Vol goede moed vertrokken we uit Tupiza, richting Uyuni. We wisten dat het zwaar zou worden, dus we hadden genoeg eten en water mee voor 2 tot 3 dagen. Het ging meteen omhoog, maar dat was wel te doen. Ongeveer 4 km na Tupiza moesten we afslaan en kwamen we op een onverharde weg. Die weg was slecht en ging steil op en neer tot het dorpje Salo. Daar konden we wat eten en onze watervoorraad aanvullen. De omgeving was prachtig, rode rotsformaties en gekleurde bergen rond een vallei.
Na Salo ging het meteen steil omhoog. In 4 km ging het 400 meter omhoog. Een gemiddelde van 10% dus. We hebben het meeste gelopen. Onderweg kwamen we een Canadese motorrijder tegen die ons vroeg waar wij toch naar toe gingen. Hij verklaarde ons voor gek. Hij vertelde ons hoe de weg verder zou gaan. We waren op 3400 meter en het zou nog doorklimmen tot 4000 meter. Daarna zou het een aantal keren op en neer gaan, steeds terug naar 4000 meter. De laatste 60 km naar Uyuni waren wel vrij vlak, maar een hele slechte weg. Al met al geen pretje dus…
Hij ging verder naar Tupiza en wij zijn nog een km of 2 doorgelopen. Toen was het al vrij laat en de zon begon al onder te gaan. We besloten terug naar Tupiza te gaan. We waren gewoon te zwaar voor zo’n zware tocht. We hadden gedacht dat we er in totaal 4 tot 5 dagen over zouden doen, maar in dat tempo zouden dat er veel meer worden.

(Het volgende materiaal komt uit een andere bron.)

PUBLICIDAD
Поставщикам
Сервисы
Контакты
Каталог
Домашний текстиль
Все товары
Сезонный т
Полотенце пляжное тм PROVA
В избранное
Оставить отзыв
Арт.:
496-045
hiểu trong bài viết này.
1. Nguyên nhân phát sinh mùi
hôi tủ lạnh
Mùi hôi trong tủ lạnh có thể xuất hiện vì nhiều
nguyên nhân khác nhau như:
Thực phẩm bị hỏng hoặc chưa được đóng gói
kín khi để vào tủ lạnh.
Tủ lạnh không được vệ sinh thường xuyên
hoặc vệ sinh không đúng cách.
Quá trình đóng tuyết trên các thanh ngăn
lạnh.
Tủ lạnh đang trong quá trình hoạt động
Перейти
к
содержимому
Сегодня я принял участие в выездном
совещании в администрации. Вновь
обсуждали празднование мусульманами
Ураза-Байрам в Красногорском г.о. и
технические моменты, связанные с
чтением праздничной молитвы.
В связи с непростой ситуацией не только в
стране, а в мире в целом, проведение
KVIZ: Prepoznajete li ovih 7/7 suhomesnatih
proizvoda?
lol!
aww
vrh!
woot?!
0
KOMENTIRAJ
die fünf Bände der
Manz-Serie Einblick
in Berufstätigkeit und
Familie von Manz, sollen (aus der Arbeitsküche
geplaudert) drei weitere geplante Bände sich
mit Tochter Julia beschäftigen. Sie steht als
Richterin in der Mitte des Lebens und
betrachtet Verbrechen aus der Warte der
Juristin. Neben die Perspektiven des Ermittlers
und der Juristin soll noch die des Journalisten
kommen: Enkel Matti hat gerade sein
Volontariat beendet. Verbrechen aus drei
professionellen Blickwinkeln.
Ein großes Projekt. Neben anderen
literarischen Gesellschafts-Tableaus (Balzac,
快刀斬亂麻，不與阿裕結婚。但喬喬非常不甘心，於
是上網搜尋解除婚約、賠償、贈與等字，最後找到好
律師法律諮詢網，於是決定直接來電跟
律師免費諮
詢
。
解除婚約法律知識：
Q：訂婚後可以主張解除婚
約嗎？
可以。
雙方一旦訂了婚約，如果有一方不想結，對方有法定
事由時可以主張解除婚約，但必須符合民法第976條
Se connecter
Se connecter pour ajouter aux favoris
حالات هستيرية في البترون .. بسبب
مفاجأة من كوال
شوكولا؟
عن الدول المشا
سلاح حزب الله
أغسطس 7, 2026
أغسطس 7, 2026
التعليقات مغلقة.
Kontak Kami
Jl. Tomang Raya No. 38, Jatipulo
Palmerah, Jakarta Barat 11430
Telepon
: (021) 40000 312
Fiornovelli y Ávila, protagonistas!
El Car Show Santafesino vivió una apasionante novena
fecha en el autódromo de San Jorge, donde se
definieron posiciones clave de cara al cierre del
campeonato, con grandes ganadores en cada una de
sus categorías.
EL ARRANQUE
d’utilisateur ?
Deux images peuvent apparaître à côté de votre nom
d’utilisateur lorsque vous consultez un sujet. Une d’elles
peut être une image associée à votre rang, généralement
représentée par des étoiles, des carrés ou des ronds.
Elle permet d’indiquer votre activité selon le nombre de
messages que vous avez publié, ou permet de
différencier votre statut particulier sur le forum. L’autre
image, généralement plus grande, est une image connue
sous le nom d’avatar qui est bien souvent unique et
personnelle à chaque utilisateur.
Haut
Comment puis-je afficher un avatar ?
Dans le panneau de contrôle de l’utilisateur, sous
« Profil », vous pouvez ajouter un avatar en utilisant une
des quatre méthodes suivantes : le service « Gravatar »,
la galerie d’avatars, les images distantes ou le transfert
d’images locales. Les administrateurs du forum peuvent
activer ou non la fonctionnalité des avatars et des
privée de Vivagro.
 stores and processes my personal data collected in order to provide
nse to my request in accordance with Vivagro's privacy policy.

Tupiza haalden we die dag niet meer, daar was het al te laat voor. We hebben de tent dus ergens opgezet. Tegen de tijd dat die stond was het al laat en de zon was al bijna onder. Dat betekent hier dat het dan ook meteen erg koud is. Toen we om een uur of half 7 de tent in gingen was het daar binnen nog maar 2 graden. De volgende ochtend waren onze waterflessen stijf bevroren. Het was binnen in de tent -8˚C. We hebben gewacht tot het warm genoeg was om er uit te komen, ontbeten en zijn toen terug naar Tupiza gefietst.